"800 missiles a "large run"?"
Considering it consumed the entire IC industry for 3 or 4 years, and most of the production for a few more years, I'd say that is a 'yes'. Remember, the industry didn't top $1 billion until well into the 1980s.
knowledgerush.com
One of the first recognizably modern embedded systems was the Apollo Guidance Computer, developed by Charles Stark Draper at the MIT Instrumentation Laboratory. At the project's inception, the Apollo guidance computer was considered the riskiest item in the Apollo project as it employed the then newly developed monolithic integrated circuits to reduce the size and weight. An early mass-produced embedded system was the Autonetics D-17 guidance computer for the Minuteman missile, released in 1961. It was built from transistor logic and had a hard disk for main memory. When the Minuteman II went into production in 1966, the D-17 was replaced with a new computer that was the first high-volume use of integrated circuits. This program alone reduced prices on quad nand gate ICs from $1000/each to $3/each, permitting their use in commercial products.
wapedia.mobi
So it looks as if I should have looked this up. It was a little later than what I remembered.
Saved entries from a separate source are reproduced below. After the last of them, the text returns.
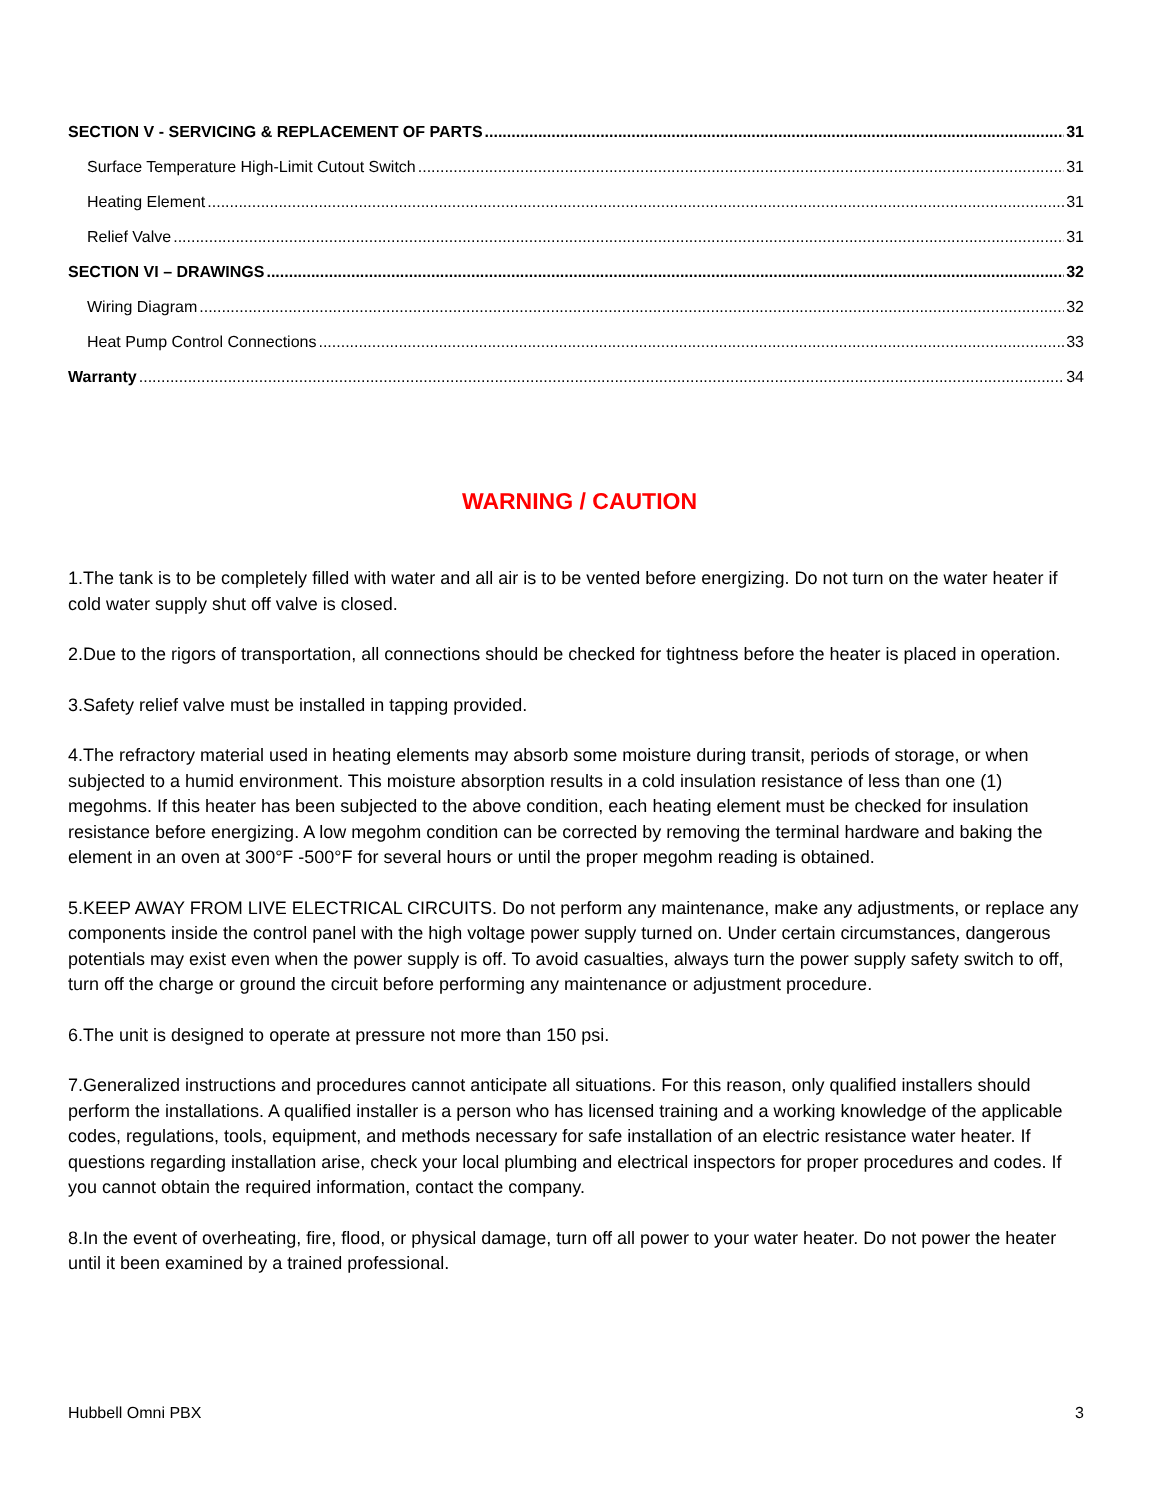SECTION V - SERVICING & REPLACEMENT OF PARTS 31
Surface Temperature High-Limit Cutout Switch 31
Heating Element 31
Relief Valve 31
SECTION VI – DRAWINGS 32
Wiring Diagram 32
Heat Pump Control Connections 33
Warranty 34
WARNING / CAUTION
1.The tank is to be completely filled with water and all air is to be vented before energizing. Do not turn on the water heater if cold water supply shut off valve is closed.
2.Due to the rigors of transportation, all connections should be checked for tightness before the heater is placed in operation.
3.Safety relief valve must be installed in tapping provided.
4.The refractory material used in heating elements may absorb some moisture during transit, periods of storage, or when subjected to a humid environment. This moisture absorption results in a cold insulation resistance of less than one (1) megohms. If this heater has been subjected to the above condition, each heating element must be checked for insulation resistance before energizing. A low megohm condition can be corrected by removing the terminal hardware and baking the element in an oven at 300°F -500°F for several hours or until the proper megohm reading is obtained.
5.KEEP AWAY FROM LIVE ELECTRICAL CIRCUITS. Do not perform any maintenance, make any adjustments, or replace any components inside the control panel with the high voltage power supply turned on. Under certain circumstances, dangerous potentials may exist even when the power supply is off. To avoid casualties, always turn the power supply safety switch to off, turn off the charge or ground the circuit before performing any maintenance or adjustment procedure.
6.The unit is designed to operate at pressure not more than 150 psi.
7.Generalized instructions and procedures cannot anticipate all situations. For this reason, only qualified installers should perform the installations. A qualified installer is a person who has licensed training and a working knowledge of the applicable codes, regulations, tools, equipment, and methods necessary for safe installation of an electric resistance water heater. If questions regarding installation arise, check your local plumbing and electrical inspectors for proper procedures and codes. If you cannot obtain the required information, contact the company.
8.In the event of overheating, fire, flood, or physical damage, turn off all power to your water heater. Do not power the heater until it been examined by a trained professional.
Hubbell Omni PBX 3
"I think you're confused on your dates. "
Nope.
"This would have been 1971, only 9 years -- and that was for an early LSI chip. "
Correct. So, from 1960 to 1971 is...
11 years. Or a bit more than a decade.
"Producing ICs for 800 missiles is not something any chip manufacturer would be excited about today."
Nope. But things have changed a bit. A quad NAND gate chip for $1000 in the early '60s found exactly 2 buyers. NASA and the Air Force. The same chip, a few years later for $25 found a few more. When they got down to less than a quarter, well...
"Manufacturers were a hell of a lot more interested in getting ICs into Zenith TV sets than they would ever have been about the Minuteman I."
If it wasn't for the missiles and it looks like I got the Minuteman I and II mixed up, they never would have developed the technology far enough to produce a chip that could go into a Zenith TV for a price that the market could bear. The government created a market that didn't exist. No manufacturer was big enough to put in a large enough investment to build the capacity to produce enough chips to make them cost effective.
Realize that the aforementioned NAND gate can be made with two transistors and a resistor. So the quad NAND IC had a grand total of 8 transistors and 4 resistors. Making something with dozens or hundreds of transistors suitable for those Zenith TVs was quite a few years away in 1960. And, even if it could be made, who was going to invest the money in a plant that can make enough of them to be cost effective? Especially with no experience in anything like volume production, which is a totally different regime than in a lab.
ICs were a chicken and egg problem. There was no way to get to the chicken without having a large enough market for companies to get the experience and know how to make chips in a reasonable enough volume to drive the price down.